Broadly speaking key signatures get complicated when there are five or more sharps and flats, and for the most part those keys are the ones where the sharps or flats also apply to the tonic, because those keys can be respelled to various enharmonic equivalents.

That enharmonic equivalency does not come up in key signatures of four or less sharps or flats. For example, the key `C#` minor, the tonic does take a sharp, but there are only four sharps in the key signature. This key is pretty common. It also doesn't have a practical enharmonic equivalent. It's enharmonic equivalent would be `Db` minor, a theoretical keys signature that uses a double flat!

Here is a visual arrangement of key signatures that lists all practical key signatures along with their enharmonic equivalents...

...theoretically the chart is infinite. You could keep expanding to the left and right forever moving in perfect fifths, but those theoretical keys will have double, triple, etc sharps/flats which is impractical. The practical key signatures use 7 or less sharps/flats. You could say the number of key signatures is infinite, but the ones that are practical is a tiny, finite slice of them.

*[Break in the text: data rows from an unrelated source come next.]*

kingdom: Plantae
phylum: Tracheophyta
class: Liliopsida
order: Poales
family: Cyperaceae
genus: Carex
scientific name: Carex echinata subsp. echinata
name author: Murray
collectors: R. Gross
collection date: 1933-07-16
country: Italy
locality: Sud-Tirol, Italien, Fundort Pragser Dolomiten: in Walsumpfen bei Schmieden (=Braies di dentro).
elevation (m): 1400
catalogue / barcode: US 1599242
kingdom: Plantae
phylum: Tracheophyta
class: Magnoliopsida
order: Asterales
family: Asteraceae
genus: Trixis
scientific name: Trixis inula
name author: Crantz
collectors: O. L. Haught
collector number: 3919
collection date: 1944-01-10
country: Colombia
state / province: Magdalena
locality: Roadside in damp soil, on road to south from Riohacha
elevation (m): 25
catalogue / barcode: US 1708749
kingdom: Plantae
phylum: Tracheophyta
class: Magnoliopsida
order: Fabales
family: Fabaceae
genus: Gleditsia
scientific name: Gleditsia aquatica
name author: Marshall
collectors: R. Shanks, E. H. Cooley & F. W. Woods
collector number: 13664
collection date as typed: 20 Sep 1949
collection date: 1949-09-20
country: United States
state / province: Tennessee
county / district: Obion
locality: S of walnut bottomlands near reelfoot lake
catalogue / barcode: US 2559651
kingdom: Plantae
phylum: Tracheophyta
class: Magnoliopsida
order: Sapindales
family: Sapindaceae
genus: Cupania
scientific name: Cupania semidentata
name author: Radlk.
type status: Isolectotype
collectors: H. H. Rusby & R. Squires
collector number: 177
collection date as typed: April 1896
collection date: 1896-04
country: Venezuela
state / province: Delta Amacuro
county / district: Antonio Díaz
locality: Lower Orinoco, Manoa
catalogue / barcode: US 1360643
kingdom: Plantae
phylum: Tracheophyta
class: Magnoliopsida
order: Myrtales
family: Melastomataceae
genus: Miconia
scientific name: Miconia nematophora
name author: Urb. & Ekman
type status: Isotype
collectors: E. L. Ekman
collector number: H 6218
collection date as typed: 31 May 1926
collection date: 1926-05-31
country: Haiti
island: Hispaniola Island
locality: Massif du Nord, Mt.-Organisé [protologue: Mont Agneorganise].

You should notice the symmetry of that chart. You can apply a similar symmetry at the keyboard. Start on the piano key for `F#Gb` and then move ascending/descending from in contrary motion in half steps. Each side of that `F#/Gb` pivot will render keys to the left and right which are the same number of sharps/flats...

```TONIC:   ...Eb   E    F    F#/Gb   G    Ab   A ...
KEY SIG: ...3b   4#   1b   6#/6b   1#   4b   3#...
|    |    |            |    |    |
|    |    |------------|    |    |
|    |                      |    |
|    |----------------------|    |
|                                |
|--------------------------------|
```

Even though the musical system of 7 letters, 12 chromatic tones, and the layout of black and white piano keys seems a bit of a muddle, there is a definitely symmetry to it all, if you view it from the right perspective. But, most textbooks and teachers don't present these symmetries.

I don't mean to throw too much theory at you. The main points are...

• learn the musical alphabet in perfect fifths ascending and descending
• understand relative major/minor and enharmonic equivalency
• learn common keys of 0-4 sharps/flats through simple performance exercises
• be aware of the enharmonic complications of keys with 5 or more sharps/flats

If you embrace the idea of playing in all keys as an essential musical skill, just combine key signature learning with scale practice. By the time you have learned to play all of your scales you will know all the key signatures. If you don't embrace this idea, you will probably be forever befuddled by key signatures.

• In the next few weeks I'll make some videos using my 'two-handed music theory calculator'. Anyone will be instantly able to figure out how many sharps or flats, what they are, where they are, the chords of the scale, how to figure out a scale from a few notes or chords, etc. Jan 13, 2022 at 6:02
• @RandyZeitman - I hope for a "calculator breaks down" result or a result that spews out the chromatic scale or close to it for scale results for chromatic chord progressions like Bbm-Bm-Bbm-Am (start of "You Will Know Our Names" from Xenoblade Chronicles, piece actually manages to stay in B flat minor despite stuff like this). Jan 13, 2022 at 13:05
• @RandyZeitman, sounds like Chisanbop. Why not learn music from music? Jan 13, 2022 at 13:35
• Actually it just starts with two hands to create a pattern. Good point. "Why not learn music from music?" It doesn't teach music. It's a shortcut method to simplify understanding the relationship between notes, scales, chords and harmony. There's no analysis. Jan 13, 2022 at 17:59

Look at the major scale intervals

WWHWWWH

Starting with CMajor the notes are CDEFGAB(C).

The EF and BC fall on the H's so there's no sharps or flats.

But the next key up starts at position 5, but then the EF doesn't fall on an H but instead a W. So a half step is needed on note 7.

In Gmajor the 6 and 7th notes are E and F# where as in C they were A-B (a whole, no accidentals needed).

The distance is the same ... 12 half notes per octave but as each key starts at the fifth note, and the pattern is 2W,H,3W,H the notes have to change to fit the pattern as only BC and EF are half tones.